Wednesday, April 21, 2021

Your 4 Year Old Self Was On To Something

Don’t give up on your dreams if you know in your heart it’s what you’re meant to do. I know life is so much harder now and we all have to do the best with what is left after Covid. However, your 4 year old self was on to something. You did what you loved without fear and self doubt. Let's strive for that when we are back in the studio and onstage. 

I didn’t have natural turn out or technique when I got serious about dance in high school. I didn’t get into the dance program at my first choice college. I was cut pretty fast and it was heartbreaking. I choreographed and rehearsed my solo for months and was never given an opportunity to perform it. They slapped a list on the door with the names of who would stay after barre and mine was not on it. But I loved to dance. I loved performing and thankfully grew up dancing at a studio that very much valued performance quality. I sucked up my pride and went somewhere else to major in dance for 2 years. I worked very hard to transform my technique and perform as much as possible with the school's dance company. After an injury, mono (woof), and a rough winter, I just wanted to get to New York City and have a fresh start. I felt like I was wasting time. I transferred to the college that shunned me for dance before. I went for communications after 2 years of being a dance major and LOVED it. I planned my school classes around my Steps and BDC schedules. I trained with Rockettes (shout out to Rhonda Malkin and Melissa Thomas) and continued to participate in summer intensives.

I was pretty shy growing up unless I was onstage. I came in late to already established dance teams and always felt like I should have done more earlier. I didn't do competition team until high school and I didn't do marching band kickline until my senior year. I didn’t have natural technique and turnout, but I had passion. I worked really hard and took classes in all styles. When it came time to go to college, I found a program that had some jazz and tap. However, I had a horrible experience with a modern teacher. It seemed like if you didn't do ballet or modern, you weren't a dancer to him. He actually announced to a room of my peers that “Rachael is stripping now,” when I got my first professional paying job as an AFL dancer. I was working as a dancer while still in school and was excitedly sharing the news. I was proud of myself. Silly me to assume that every dance educator would be supportive of their students. 

I love ballet and modern. They are beautiful and so helpful with technique, but they weren't what I wanted to do professionally. I have zero respect for people who belittle the accomplishments of others no matter which famous company they used to dance with. I wish I had the strength and confidence that I have now back then. His harassment would not have gone over well these days. I'm afraid there will always be people like this though. Years later, a friend of an ex found out I was moving back to New York and told me that the chances of me achieving my dream were pretty low. He had never gone after his dream, but what gave him the right to put limits on mine? There is no greater feeling than finding success in spite of these people. Keep going. Their opinions don’t matter. 
I think we all know by now that I have wanted to be a Rockette since I saw them for the first time at 12 years old. I made it through the Rockette audition 6 times and was invited to a private audition, but never ever got the call. The training and work I put in lead me to booking other dream jobs though. One "no", no matter how big and heartbreaking it may feel, does not mean you won't get to perform on famous stages or travel the world doing what you love.
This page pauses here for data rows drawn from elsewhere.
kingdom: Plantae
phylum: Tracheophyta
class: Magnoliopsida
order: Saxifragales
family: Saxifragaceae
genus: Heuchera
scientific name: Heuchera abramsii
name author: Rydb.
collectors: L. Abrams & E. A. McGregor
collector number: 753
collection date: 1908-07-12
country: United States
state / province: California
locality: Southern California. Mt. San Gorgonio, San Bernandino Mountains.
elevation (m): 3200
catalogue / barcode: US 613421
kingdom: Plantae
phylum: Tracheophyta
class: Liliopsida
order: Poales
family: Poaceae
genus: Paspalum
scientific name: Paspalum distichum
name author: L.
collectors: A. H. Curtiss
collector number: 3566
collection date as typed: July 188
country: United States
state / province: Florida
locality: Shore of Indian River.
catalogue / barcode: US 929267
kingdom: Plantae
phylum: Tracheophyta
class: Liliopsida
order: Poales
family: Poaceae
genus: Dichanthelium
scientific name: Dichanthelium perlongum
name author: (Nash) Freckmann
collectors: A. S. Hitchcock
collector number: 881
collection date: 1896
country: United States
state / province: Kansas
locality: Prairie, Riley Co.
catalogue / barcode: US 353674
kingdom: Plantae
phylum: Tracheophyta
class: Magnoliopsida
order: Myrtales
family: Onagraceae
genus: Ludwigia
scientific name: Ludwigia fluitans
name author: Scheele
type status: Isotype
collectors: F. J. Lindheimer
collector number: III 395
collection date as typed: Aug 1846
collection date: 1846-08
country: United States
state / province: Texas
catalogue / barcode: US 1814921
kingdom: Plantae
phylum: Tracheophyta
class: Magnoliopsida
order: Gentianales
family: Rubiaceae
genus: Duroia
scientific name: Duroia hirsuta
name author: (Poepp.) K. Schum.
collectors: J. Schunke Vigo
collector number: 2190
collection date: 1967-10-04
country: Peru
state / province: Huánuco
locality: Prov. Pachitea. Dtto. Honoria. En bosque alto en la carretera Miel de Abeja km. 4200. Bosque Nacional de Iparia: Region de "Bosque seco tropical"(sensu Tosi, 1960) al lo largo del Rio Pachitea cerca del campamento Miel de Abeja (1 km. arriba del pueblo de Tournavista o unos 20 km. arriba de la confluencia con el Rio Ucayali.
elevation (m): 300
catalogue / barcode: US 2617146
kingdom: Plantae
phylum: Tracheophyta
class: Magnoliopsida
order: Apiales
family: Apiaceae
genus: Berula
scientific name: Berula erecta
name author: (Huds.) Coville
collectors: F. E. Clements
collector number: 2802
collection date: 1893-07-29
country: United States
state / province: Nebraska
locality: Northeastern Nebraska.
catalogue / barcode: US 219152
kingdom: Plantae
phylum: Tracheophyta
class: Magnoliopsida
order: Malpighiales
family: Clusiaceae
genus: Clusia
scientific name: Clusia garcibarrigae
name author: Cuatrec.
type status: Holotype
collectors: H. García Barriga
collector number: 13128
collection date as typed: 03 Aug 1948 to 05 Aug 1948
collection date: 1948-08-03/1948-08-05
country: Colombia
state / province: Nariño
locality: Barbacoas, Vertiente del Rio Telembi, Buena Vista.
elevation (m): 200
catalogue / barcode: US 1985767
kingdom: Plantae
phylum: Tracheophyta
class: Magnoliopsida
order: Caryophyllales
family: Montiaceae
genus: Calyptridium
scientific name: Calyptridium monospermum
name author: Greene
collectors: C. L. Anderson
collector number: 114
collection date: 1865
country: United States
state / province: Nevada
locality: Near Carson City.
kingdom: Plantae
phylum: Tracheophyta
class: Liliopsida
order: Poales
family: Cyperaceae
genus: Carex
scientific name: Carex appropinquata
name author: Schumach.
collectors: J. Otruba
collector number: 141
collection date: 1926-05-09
I may even go back and try again. Ha! I'm relentless. 

When I was little, I was convinced I was the next Britney. All I did was sing with my karaoke machine and beg my parents to move us to LA. I wrote songs and recorded singles on cassettes. I knew I wanted to be a performer since I was very young. When I tried to take it to the next level, I got cut at school choir auditions. I was insanely nervous even though all I ever did was sing and choreograph at home. My confidence took a major hit and I just accepted that I couldn't sing. MANY years later, I got the confidence to audition for a local equity theatre. I did YouTube vocal warm ups. I didn’t have a "book" and I had one song prepared. I did well enough to book the job. I met an amazing teacher in the cast of that show who helped to bring me out of my shell through voice lessons that felt like therapy. I created a book and went on to more confidently audition. I performed with that theatre again and hope to in the future. Don’t doubt your ability to tackle something you once thought was impossible. Do put in the work. 

I guess my point with this post is to share that it took me a while to get to where I am. I didn't feel truly confident in myself as a performer until my mid-20s. I know some people may have issue with the whole "fake it til you make it" thing, but I really think that is what you have to do sometimes. It helped me grow. What I'm saying is to give yourself the benefit of the doubt and just go for it. I faked confidence at every audition I went to for years until I finally started feeling it. Imposter syndrome is a real thing. My years of not being chosen or not being the best inspired me to work my butt off. I took so many dance and fitness classes that I started to surprise myself when I would be able to hold things longer or turn better at auditions. I started to book my dream jobs. 

If you work hard and have faith in your abilities, you are absolutely worthy of being in the room. You are meant to live the life you choose. Little kids have all the confidence in the world before the world tries to tell them who to be. The opinions of those who don't want what's best for you won't pay your bills. Make your 4 year old self proud.